Transcribe the entries that come next exactly, but not the pictures they contain.
(Information supplied)
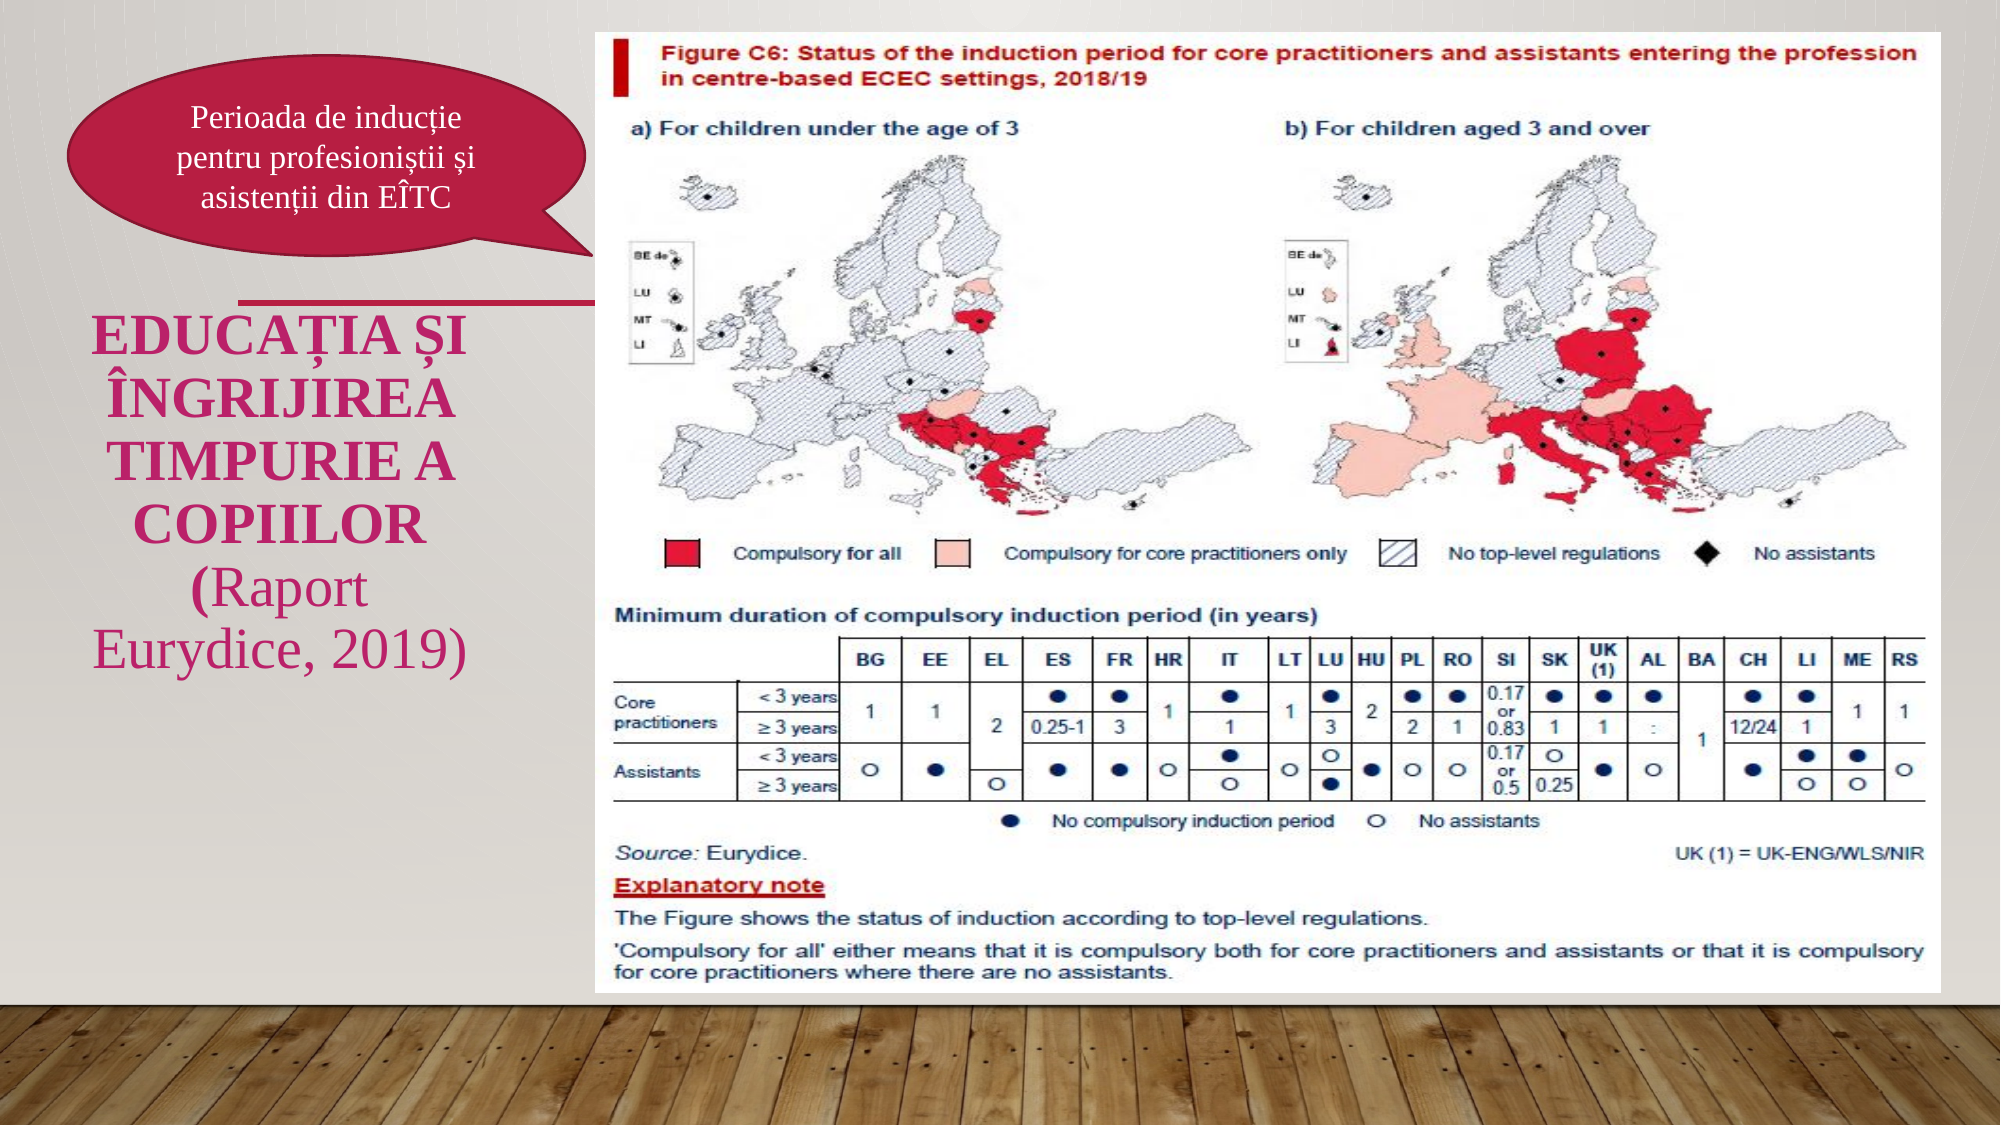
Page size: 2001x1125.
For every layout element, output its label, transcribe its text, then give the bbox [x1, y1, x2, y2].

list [595, 31, 1941, 993]
title Educația și îngrijirea timpurie a copiilor (Raport Eurydice, 2019) [59, 108, 501, 868]
text_box Perioada de inducție pentru profesioniștii și asistenții din EÎTC [66, 54, 594, 258]
picture [0, 1005, 2000, 1125]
(End Information supplied)
• _Output of the exercise_
Page size: 2001x1125.
For every layout element, output its label, transcribe its text, then give the bbox [x1, y1, x2, y2].

list [595, 31, 1941, 993]
title Educația și îngrijirea timpurie a copiilor (Raport Eurydice, 2019) [59, 108, 501, 868]
text_box Perioada de inducție pentru profesioniștii și asistenții din EÎTC [66, 54, 594, 258]
picture [0, 1005, 2000, 1125]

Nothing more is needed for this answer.